Since the emergence of the novel coronavirus SaRS-CoV-2, the global focus has shifted towards developing preventative and curative measures for this virus. Total confirmed cases as of January 17, 2021 have reached 94,702,284 and total recorded deaths are at 2,025,474¹. As a result of the virus’s prevalence and apparent lethality, governments around the globe are working tirelessly to contain the outbreak and prevent further spread. The evolving nature of COVID-19 carries with it substantial uncertainty. It is currently known that the virus is particularly threatening to people living with rare diseases (PLWRD). This pandemic has placed PLWRD at significant disadvantages; such that individuals must continue to seek treatment for their disease with the added danger of contracting COVID-19. It becomes clear that there exists an abundance of secondary consequences affiliated with COVID-19 that will have a lasting effect on PLWRD. For instance, individuals with rare diseases are facing the challenge of delayed health services, blood shortages, delayed access to vital medication, and cancelled clinical trials of developing treatments². According to a global survey conducted by Rare Diseases International (RDI), 50% of respondents in Canada have experienced interruption in the care they typically receive since the onset of the pandemic³. Furthermore, the RDI reported that 40% of Canadian respondents have experienced challenges in accessing their medicines and treatments throughout the pandemic³.

Evidently, the potential for drug supply issues can be exceptionally frightening, especially for PLWRD who rely on such medications to survive. The complexity and vulnerability of Canada’s prescription drug supply chain have become evident over the course of this pandemic.

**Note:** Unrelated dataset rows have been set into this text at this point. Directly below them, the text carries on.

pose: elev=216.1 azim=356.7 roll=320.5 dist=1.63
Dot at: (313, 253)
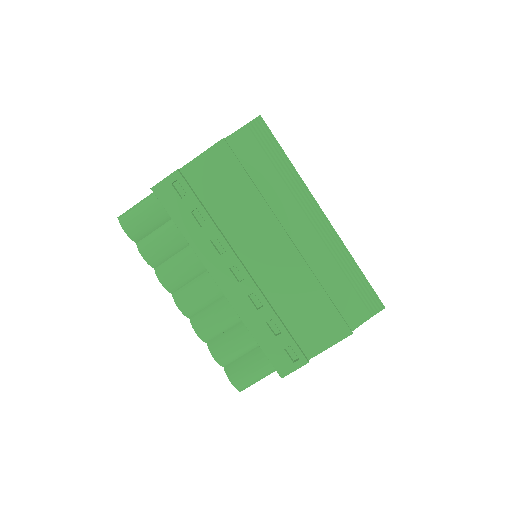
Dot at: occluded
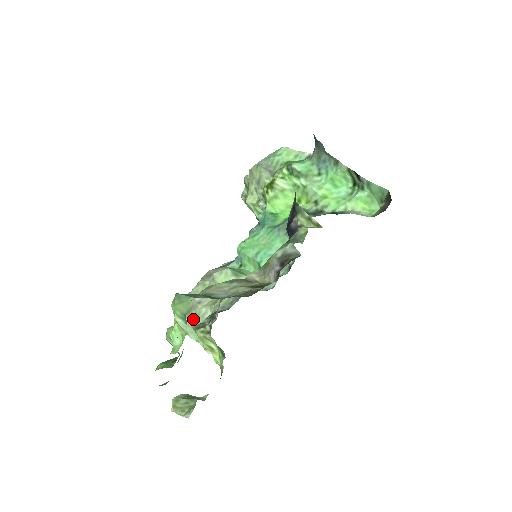
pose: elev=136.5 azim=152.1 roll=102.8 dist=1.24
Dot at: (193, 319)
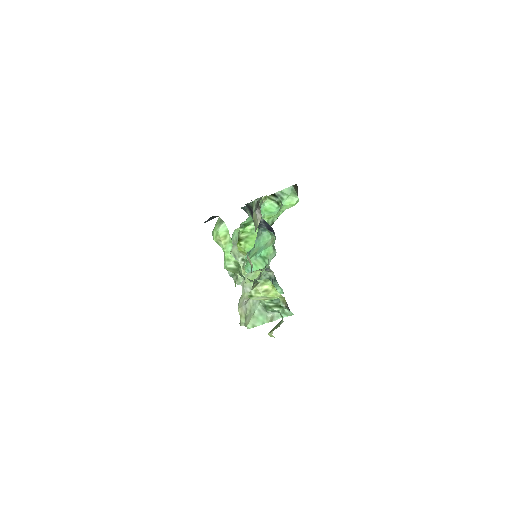
Dot at: (250, 315)
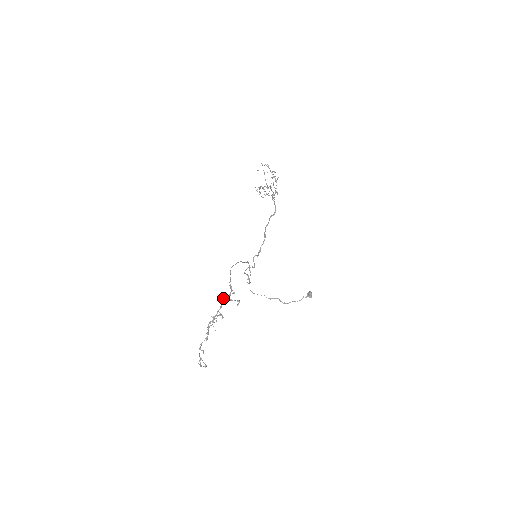
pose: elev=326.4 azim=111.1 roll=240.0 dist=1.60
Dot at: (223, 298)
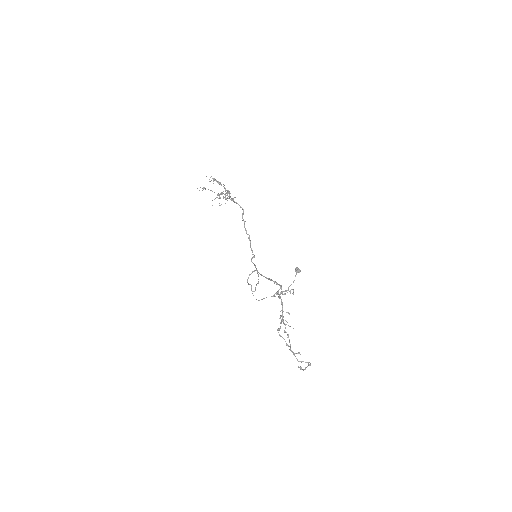
Dot at: (279, 296)
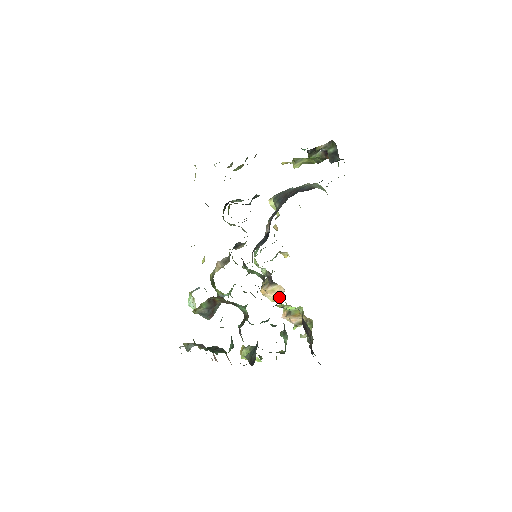
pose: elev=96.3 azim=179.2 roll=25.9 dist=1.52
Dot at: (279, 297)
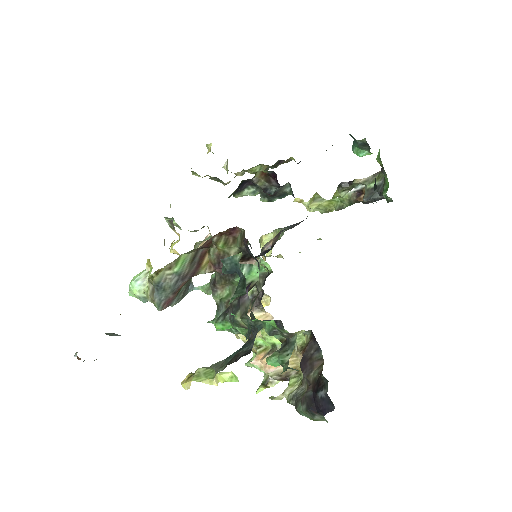
Dot at: occluded
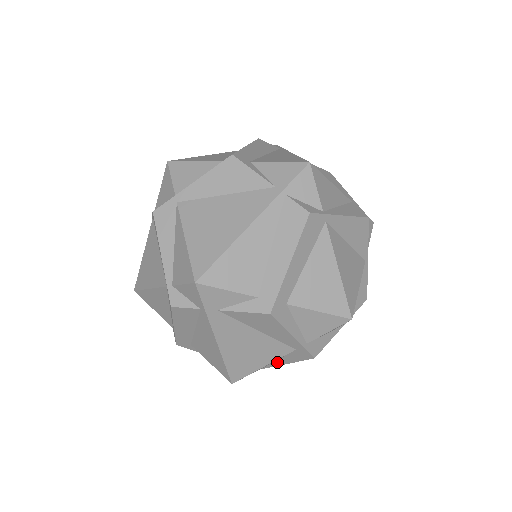
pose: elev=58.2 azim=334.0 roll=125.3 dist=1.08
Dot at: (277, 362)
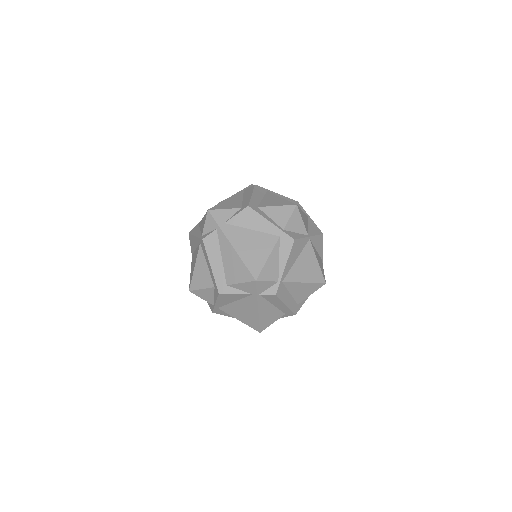
Dot at: (281, 266)
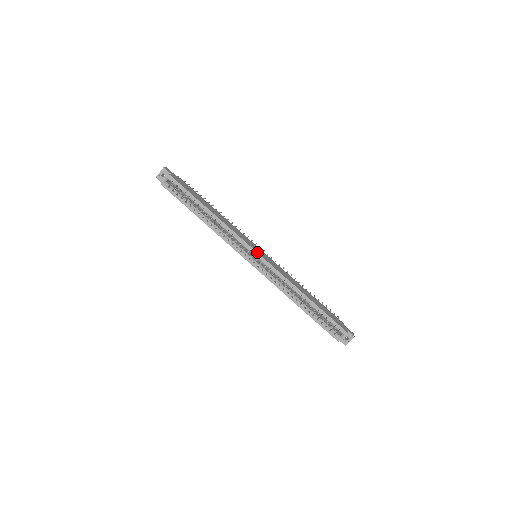
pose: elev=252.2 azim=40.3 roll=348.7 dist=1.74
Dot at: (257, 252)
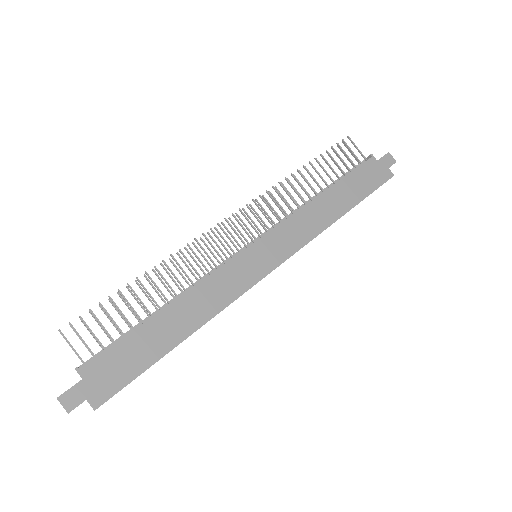
Dot at: (270, 272)
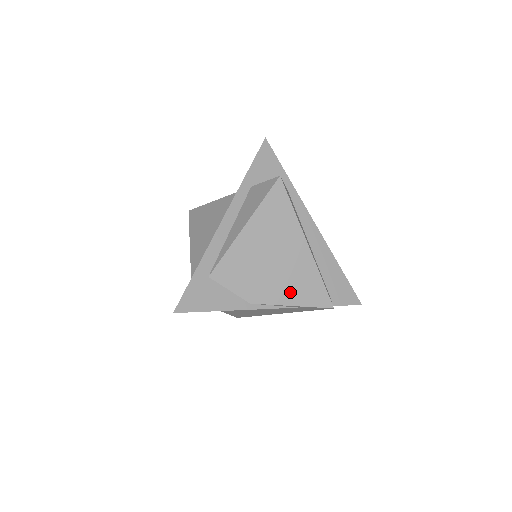
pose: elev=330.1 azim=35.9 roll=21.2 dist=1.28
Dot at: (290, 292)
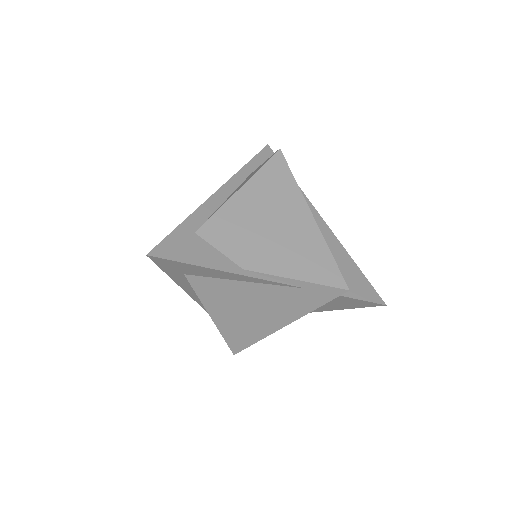
Dot at: (293, 263)
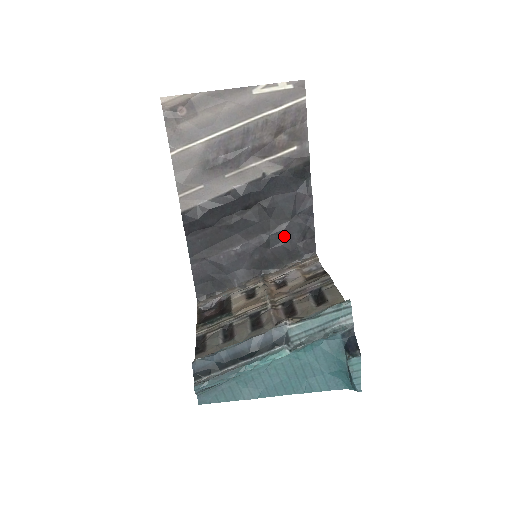
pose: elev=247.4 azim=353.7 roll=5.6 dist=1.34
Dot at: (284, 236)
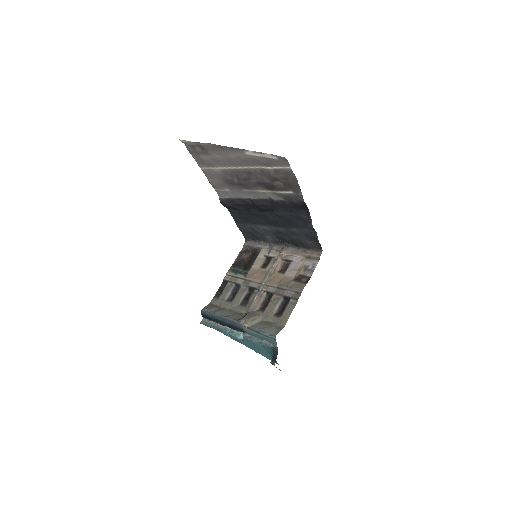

Unfortunately, Health Canada has no power over pharmaceutical companies in the quantity or type of drug they produce and distribute. At the beginning of the pandemic, patients began to stockpile their medications in anticipation of a lock-down, causing drug supplies to quickly become scarce⁴. On March 20, the Ontario Ministry of Health released a notice recommending that pharmacists only dispense a 30-day supply of Ontario Drug Benefit (ODB) medications to patients. This notice resulted in unfortunate increases in dispensing fees for patients, however, it favourably minimized the strain on the drug supply chain and helped to mitigate further shortages⁵.

Major pharmaceutical companies for rare diseases such as Alexion, Pfizer, and Boehringer-Ingelheim have released statements regarding the possible implications of COVID-19 on drug supply and clinical trials. A representative from Boehringer wrote, “we consider the continuous availability of medicinal products and the supply to our patients and customers of utmost priority to us”⁶. In a survey released by the Canadian Organization for Rare Disorders (CORD), many of the integral pharmaceutical companies pledged their continued support to those suffering from rare diseases. Despite these positive messages, many pharmaceutical companies, such as Boehringer Ingelheim and Pfizer, also announced temporary pauses on the recruitment portion of new and ongoing clinical studies in an effort to “avoid adding to the demands on the healthcare system during this unprecedented time”⁶. Although the majority of these temporary pauses have since been resumed, the Government of Canada has announced that “clinical trial applications that investigate how to prevent, mitigate or treat COVID-19 are given top priority”⁷. The re-directed focus of combatting COVID-19 means that new trials investigating rare diseases are at a standstill. Ongoing clinical trials studying rare diseases remain functional, albeit with added caveats associated with mitigating the risk of contracting COVID-19. The unfortunate reality is that PLWRD often lack effective treatments and desperately need further research that has been greatly disrupted by the pandemic.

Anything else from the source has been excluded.